All of the "closing" techniques below are different ways to ask for the business. No matter how skillfully applied the customer has the option to answer "No."

==Most common techniques==

- Alternative choice close: also called the positive choice close, in which the salesperson presents the prospect with two options, either of which ends in a sale. "Would you prefer that in red or blue?"
- Apology close: in which the salesperson apologizes for not yet closing the sale. "I owe you an apology. Somewhere along the line, I must have left out important information, or in some way left you room for doubt. We both know this product suits your needs perfectly, and so the fault here must be with me."
- Assumptive close: also known as the presumptive close, in which the salesperson intentionally assumes that the prospect has already agreed to buy, and wraps up the sale. "Just pass me your credit card and I'll get the paperwork ready."
- Balance sheet close: also called the Ben Franklin close, in which the salesperson and the prospect build together a pros-and-cons list of whether to buy the product, with the salesperson trying to ensure the pros list is longer than the cons.
- Cradle to grave close: in which the salesperson undercuts prospect objections that it is too soon to buy by telling them there is never a convenient time in life to make a major purchase, and they must therefore do it anyway.
- Direct close: in which the salesperson simply directly asks the prospect to buy. Salespeople are discouraged from using this technique unless they are very sure the prospect is ready to commit.
- Indirect close: also known as the question close, in which the salesperson moves to the close with an indirect or soft question. "How do you feel about these terms" or "how does this agreement look to you?"
- Minor point close: in which the salesperson deliberately gains agreement with the prospect on a minor point, and uses it to assume that the sale is closed. "Would the front door look better painted red? No? Okay, then we'll leave it the colour it is."
- Negative assumption close: in which the salesperson asks two final questions, repeating them until he or she achieves the sale. "Do you have any more questions for me?" and "do you see any reason why you wouldn't buy this product?" This tactic is often used in job interviews.

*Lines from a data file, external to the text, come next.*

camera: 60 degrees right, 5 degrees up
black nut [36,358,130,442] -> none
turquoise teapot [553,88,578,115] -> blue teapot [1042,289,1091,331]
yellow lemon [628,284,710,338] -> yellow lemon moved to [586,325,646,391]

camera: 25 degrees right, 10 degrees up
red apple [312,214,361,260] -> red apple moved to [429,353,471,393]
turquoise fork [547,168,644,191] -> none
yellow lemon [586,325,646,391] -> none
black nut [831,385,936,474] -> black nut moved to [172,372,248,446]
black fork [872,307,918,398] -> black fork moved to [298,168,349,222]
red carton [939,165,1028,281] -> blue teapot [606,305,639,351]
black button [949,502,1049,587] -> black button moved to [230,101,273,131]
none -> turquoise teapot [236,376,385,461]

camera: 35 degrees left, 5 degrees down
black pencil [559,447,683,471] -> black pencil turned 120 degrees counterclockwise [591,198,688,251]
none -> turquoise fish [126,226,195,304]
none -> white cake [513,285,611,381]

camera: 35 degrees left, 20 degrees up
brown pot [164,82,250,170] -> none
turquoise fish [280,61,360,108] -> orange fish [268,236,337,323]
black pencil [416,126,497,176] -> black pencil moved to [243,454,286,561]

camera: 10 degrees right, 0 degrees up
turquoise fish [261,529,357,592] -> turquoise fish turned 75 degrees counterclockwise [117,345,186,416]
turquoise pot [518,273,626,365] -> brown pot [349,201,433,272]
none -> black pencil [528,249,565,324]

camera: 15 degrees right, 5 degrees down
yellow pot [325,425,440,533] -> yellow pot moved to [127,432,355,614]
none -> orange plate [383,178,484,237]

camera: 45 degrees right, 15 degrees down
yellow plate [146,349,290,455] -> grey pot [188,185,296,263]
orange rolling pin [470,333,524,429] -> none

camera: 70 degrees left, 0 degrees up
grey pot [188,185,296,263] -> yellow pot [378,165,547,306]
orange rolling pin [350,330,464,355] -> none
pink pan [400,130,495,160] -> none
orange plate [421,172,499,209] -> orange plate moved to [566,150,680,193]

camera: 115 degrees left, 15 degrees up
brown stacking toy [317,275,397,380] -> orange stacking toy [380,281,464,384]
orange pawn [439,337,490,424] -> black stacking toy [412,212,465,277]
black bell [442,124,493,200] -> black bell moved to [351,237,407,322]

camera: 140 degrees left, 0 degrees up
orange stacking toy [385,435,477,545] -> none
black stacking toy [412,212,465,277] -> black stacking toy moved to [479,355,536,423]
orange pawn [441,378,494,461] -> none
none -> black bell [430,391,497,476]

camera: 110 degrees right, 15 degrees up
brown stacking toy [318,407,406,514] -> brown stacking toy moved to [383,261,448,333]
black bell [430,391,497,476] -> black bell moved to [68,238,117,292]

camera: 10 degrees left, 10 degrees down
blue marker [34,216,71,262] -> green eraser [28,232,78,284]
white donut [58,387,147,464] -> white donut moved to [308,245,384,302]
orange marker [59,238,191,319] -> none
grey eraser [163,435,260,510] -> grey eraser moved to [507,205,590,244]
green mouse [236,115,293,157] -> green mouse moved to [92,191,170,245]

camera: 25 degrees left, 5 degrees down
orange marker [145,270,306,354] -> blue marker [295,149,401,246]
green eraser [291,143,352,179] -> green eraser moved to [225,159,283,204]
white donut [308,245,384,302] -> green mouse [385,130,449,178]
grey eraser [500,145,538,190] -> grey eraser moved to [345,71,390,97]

- Possibility of loss close: also known as the pressure close, in which the salesperson points out that failing to close could result in missed opportunity, for example because a product may sell out or its price rise.
- Puppy dog close: in which the salesperson gives the product to the prospect on a trial basis, to test before a sale is agreed upon.
- Sales contest close: in which the salesperson offers the prospect a special incentive to close, disarming suspicion with a credible "selfish" justification. "How about if I throw in free shipping? If I make this sale, I'll win a trip to Spain."
- Sharp angle close: in which the salesperson responds to a prospect question with a request to close. "Can you get the system up and running within two weeks?" "If I guarantee it, do we have a deal?"
- 70/30 rule close: The 70/30 rule explains exactly how you should talk to a client. The salesperson speaks for the remaining 30% of the time, while the consumer does 70% of the talking. Listening to and understanding the customer's pain areas is essential while selling things.
- Need close: When a salesperson discovers that their product or service immediately addresses all of the client's pain concerns, he or she can use the necessary sales closing strategy. A close is almost certain in this circumstance, but he or she must maintain their composure and consider the client's requirements.
- Urgency close: create a sense that an urgent decision needs to be made: "now or never"; "we can't hold this price beyond today".